John would have started his priestly role of immersing at the age of 30, six months before Yeshua showed up at the Jordan River. Upon Yeshua’s arrival, John immediately recognized Him and announced “Behold the Lamb of Elohim” (ref John 1:29). Why did Yeshua come to John, who was reluctant to immerse Him, in the first place? And what did Yeshua mean by the words, “Permit it to be so now, for thus it is fitting for us to fulfill all righteousness” (Matthew 3:15)? Please note that both of them were to fulfill “all righteousness” in this one act. What Torah ordinance requires washing, more especially when Yeshua was not defiled by sin? Which washing would fulfill a “righteous” requirement of the Torah? We get a glimpse of this in YHVH’s commandment to Moses regarding the washing and anointing of Aaron and his sons, before entering the priesthood and its assignments (ref. Lev 8:6; 12). Therefore for Yeshua to enter the priesthood, he needed to be washed/bathed like Aaron and his sons.*

Only after this act, did Yeshua qualify to receive the spiritual anointing that set Him apart to carry out His role as prince and priest in the House of Jacob. YHVH affirmed this judicial act, by declaring “this is My Beloved Son in whom I am well pleased” (Matthew 3:17). Yeshua was now in effect a priest after the likeness of Melchizedek. The record of this important role was explained by Paul in his letter to the Hebrews:

“So also Messiah did not glorify Himself to become High Priest, but it was He who said to Him: ‘You are My Son, today I have begotten You.’ As He also says in another place: ‘You are a priest forever according to the likeness of Melchizedek’ … called by Elohim as High Priest ‘according to the likeness of Melchizedek’” (Hebrews 5: 5-6; 10).

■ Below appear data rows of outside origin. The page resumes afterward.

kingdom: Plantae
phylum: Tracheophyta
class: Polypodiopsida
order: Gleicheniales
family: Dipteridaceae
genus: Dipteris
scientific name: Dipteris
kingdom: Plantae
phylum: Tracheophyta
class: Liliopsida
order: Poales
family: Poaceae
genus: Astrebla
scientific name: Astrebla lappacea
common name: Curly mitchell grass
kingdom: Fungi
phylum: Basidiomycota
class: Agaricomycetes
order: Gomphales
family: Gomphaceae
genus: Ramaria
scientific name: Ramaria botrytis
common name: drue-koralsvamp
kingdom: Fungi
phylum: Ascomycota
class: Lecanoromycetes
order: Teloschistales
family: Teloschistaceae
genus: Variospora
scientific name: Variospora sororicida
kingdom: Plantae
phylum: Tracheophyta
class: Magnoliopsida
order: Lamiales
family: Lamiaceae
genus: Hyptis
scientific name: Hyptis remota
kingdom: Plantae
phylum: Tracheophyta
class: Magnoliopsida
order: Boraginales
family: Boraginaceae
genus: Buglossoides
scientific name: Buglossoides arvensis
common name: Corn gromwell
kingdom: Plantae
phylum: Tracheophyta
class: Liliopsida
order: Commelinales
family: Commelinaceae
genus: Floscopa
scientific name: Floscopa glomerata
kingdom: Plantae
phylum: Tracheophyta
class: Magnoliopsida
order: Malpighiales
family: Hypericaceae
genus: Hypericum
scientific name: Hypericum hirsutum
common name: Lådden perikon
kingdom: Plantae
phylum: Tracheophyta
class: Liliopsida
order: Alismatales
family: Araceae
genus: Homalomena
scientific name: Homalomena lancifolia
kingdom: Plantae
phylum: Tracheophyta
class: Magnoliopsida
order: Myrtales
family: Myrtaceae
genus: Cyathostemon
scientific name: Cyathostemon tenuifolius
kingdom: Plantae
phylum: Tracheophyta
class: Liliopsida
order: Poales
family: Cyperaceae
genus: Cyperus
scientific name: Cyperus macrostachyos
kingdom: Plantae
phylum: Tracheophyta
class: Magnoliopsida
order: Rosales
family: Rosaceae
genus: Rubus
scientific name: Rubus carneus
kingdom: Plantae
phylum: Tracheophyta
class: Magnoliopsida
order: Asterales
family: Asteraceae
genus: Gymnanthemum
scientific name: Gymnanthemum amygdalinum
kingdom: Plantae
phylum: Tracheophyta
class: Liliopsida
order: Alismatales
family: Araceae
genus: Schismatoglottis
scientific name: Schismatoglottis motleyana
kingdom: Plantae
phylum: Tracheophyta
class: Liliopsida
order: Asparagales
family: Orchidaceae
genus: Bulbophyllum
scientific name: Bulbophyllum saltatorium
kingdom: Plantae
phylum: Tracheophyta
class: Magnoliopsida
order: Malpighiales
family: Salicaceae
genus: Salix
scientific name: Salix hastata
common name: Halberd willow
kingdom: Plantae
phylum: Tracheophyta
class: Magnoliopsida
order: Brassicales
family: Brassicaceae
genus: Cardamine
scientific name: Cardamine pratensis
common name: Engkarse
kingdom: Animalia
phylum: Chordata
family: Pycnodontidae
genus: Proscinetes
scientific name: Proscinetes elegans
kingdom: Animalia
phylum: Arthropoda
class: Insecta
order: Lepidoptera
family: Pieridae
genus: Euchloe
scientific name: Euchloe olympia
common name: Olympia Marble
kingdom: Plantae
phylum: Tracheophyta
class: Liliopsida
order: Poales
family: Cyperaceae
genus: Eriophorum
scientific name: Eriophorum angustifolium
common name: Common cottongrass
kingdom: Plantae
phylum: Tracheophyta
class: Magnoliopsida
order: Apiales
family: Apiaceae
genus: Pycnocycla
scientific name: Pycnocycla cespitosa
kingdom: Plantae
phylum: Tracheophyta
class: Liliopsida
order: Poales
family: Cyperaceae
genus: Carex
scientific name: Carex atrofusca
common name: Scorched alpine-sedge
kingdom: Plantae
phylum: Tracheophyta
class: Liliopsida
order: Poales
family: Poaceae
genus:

Yeshua not only was the sacrificial lamb, but He also had to be the priest who officiated in His own sacrifice. Paul, again, explains this: “But Messiah came as High Priest of the good things to come, with the greater and more perfect tabernacle not made with hands, that is, not of this creation. Not with the blood of goats and calves, but with His own blood He entered the Most Holy Place once for all, having obtained eternal redemption. For if the blood of bulls and goats and the ashes of a heifer, sprinkling the unclean, sanctifies for the purifying of the flesh, how much more shall the blood of Messiah, who through the eternal Spirit offered Himself without spot to Elohim, cleanse your conscience from dead works to serve the living Elohim? And for this reason He is the Mediator of the new covenant, by means of death, for the redemption of the transgressions under the first covenant, that those who are called may receive the promise of the eternal inheritance” (Hebrews 9: 11-15). (For further understanding of the change that took place in the priesthood, read Hebrews chapter 7).

*In the Second Temple period the priests immersed themselves in mikvas or in natural bodies of water, not merely washing themselves as they did in the wilderness.